Я только не могу выбрать, кому из братьев поручить работу. Двоим делать нечего. Так кто из вас возьмется, Рембо или Рокки?»
– Ты бы, Шрам, лучше бабу резиновую приволок, – жадно перебирая подарки, высказался Чекан. – Для здоровья полезно, верно, доктор?
– Не вступаем! – прикрикнул от дверей надзиратель. – Переходим!
– Печенье ты тоже предпочитаешь резиновое? – уже от двери Сергей отослал ответ Чекану, шляпочно знакомому питерскому братку. – А чай небось из березового листа? И пиво я тебе пришлю безалкогольное…
«Рембо. Пусть он. Продолжение моей левой руки.
Воин не может себе позволить быть левшой или правшой, он обязан одинаково владеть обеими.
Рембо – бесспорный красавец. Цельнокованый. Рукоять обмотана телячьей кожей. Рукоять заканчивается шишковатым наростом, который превращает ребро ладони в кастет. Гарда, или, по-вашему, упор, выступает в стороны на ширину пальца, концы ее загнуты к острию. Лезвие обоюдоострое, длиной в полтора моих указательных пальца, шириной в два приставленных друг к другу больших пальца, лезвие сужается к острию так же плавно и незаметно, как плавно и незаметно жизнь катится от рождения к смерти…»
…Шрам уже порядком утомился от раздачи мармелада. Но надо доделать. Он протянул очередной пакет. Его цепко ухватили за пятерню. Безумный взгляд из черных впадин глазниц шарил по Шрамову лицу.
– У тебя есть родня? Ты сирота? – надежду на «да» выплевывали вместе со слюной обветренные губы.

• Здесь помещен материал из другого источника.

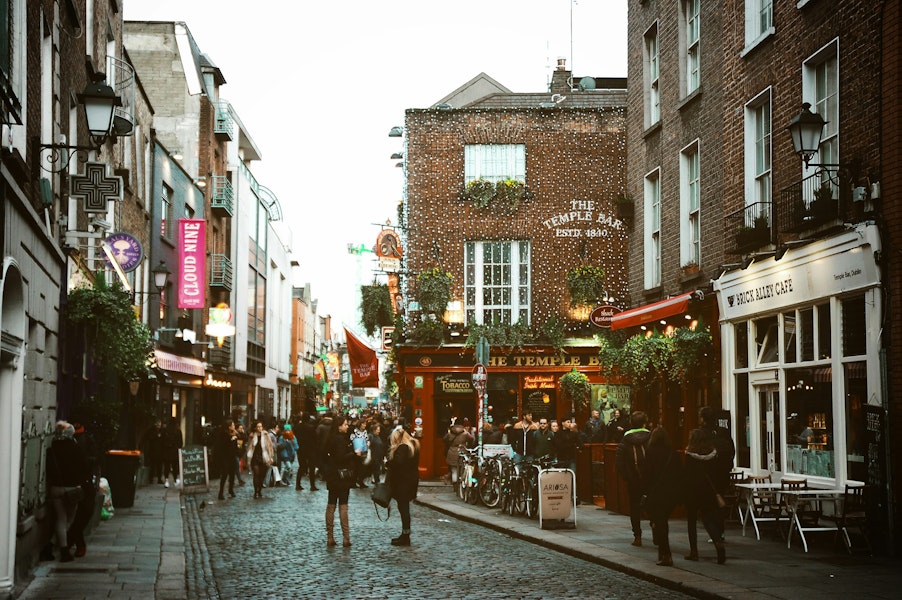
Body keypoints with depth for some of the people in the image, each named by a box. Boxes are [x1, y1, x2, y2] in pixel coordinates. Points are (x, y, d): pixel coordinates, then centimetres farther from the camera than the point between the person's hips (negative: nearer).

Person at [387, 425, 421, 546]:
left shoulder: (402, 448, -18)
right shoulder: (414, 445, 11)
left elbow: (396, 463, -28)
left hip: (403, 481, -9)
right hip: (412, 478, 9)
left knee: (403, 508, -3)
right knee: (404, 507, 15)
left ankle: (405, 537, 1)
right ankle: (405, 535, 20)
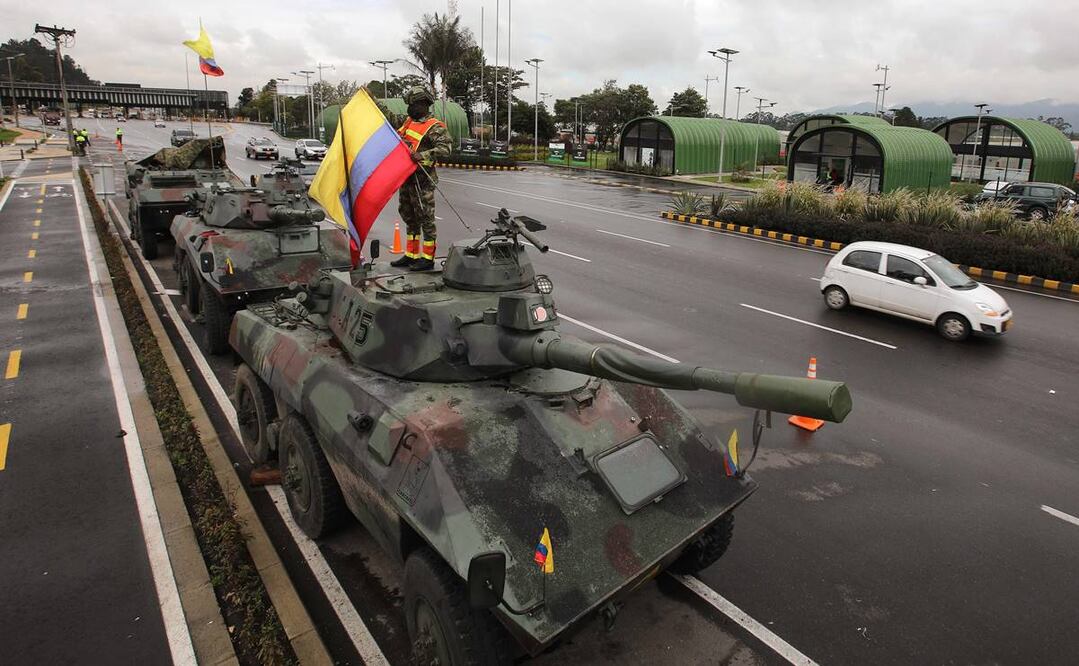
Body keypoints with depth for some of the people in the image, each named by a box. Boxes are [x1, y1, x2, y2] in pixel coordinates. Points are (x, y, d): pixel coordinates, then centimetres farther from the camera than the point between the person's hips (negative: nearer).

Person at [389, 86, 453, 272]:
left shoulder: (434, 127, -11)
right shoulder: (409, 121, 15)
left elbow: (445, 148, -24)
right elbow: (397, 137, 32)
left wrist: (424, 155, -33)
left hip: (422, 181, -9)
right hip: (406, 178, 9)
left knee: (425, 219, -3)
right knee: (409, 217, 14)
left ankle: (428, 258, 5)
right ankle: (411, 255, 24)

– Не вступаем! – заученно рявкнул дубак.
Шрам выдрал руку из захвата. Палата идиотов! Один пердит не переставая и хохочет, другой неслабые вопросы за жизнь задает. Шрам принял у Боксера следующий пакет, повернулся, наклонился, чтобы водрузить поверх одеяла больного, который, похоже, находился в невесомой отключке.
Синее с белым отлетело в сторону, открывая полосатое. Пижаму.
Выпад в переломах черных и розовых полос, в белизне открывшейся кожи, переходящей в серое и тусклое, похожее на рыбу. В нож.
Подбросивший себя на пружинах кровати, вскочивший на ноги больной всадил клинок Шраму в живот.
«Рембо – прямой, простодушный брат. Он не умеет притворяться. Его тяжелое лезвие увлекает за собой на штурм более легкую рукоять. Он торпедой врезается, пропарывая преграды, мчит до упора.
А теперь провернуть, надавив на рукоять, чтобы лезвие описало внутри круг, невосстановимо разрезая внутренности».
Они стояли глаза в глаза, убийца и убиваемый. Оказывается, одинакового роста. Но у больного глаза карие, над черной бровью бьется жилка нервного тика, зрачки маленькие, как шляпки обойных гвоздей.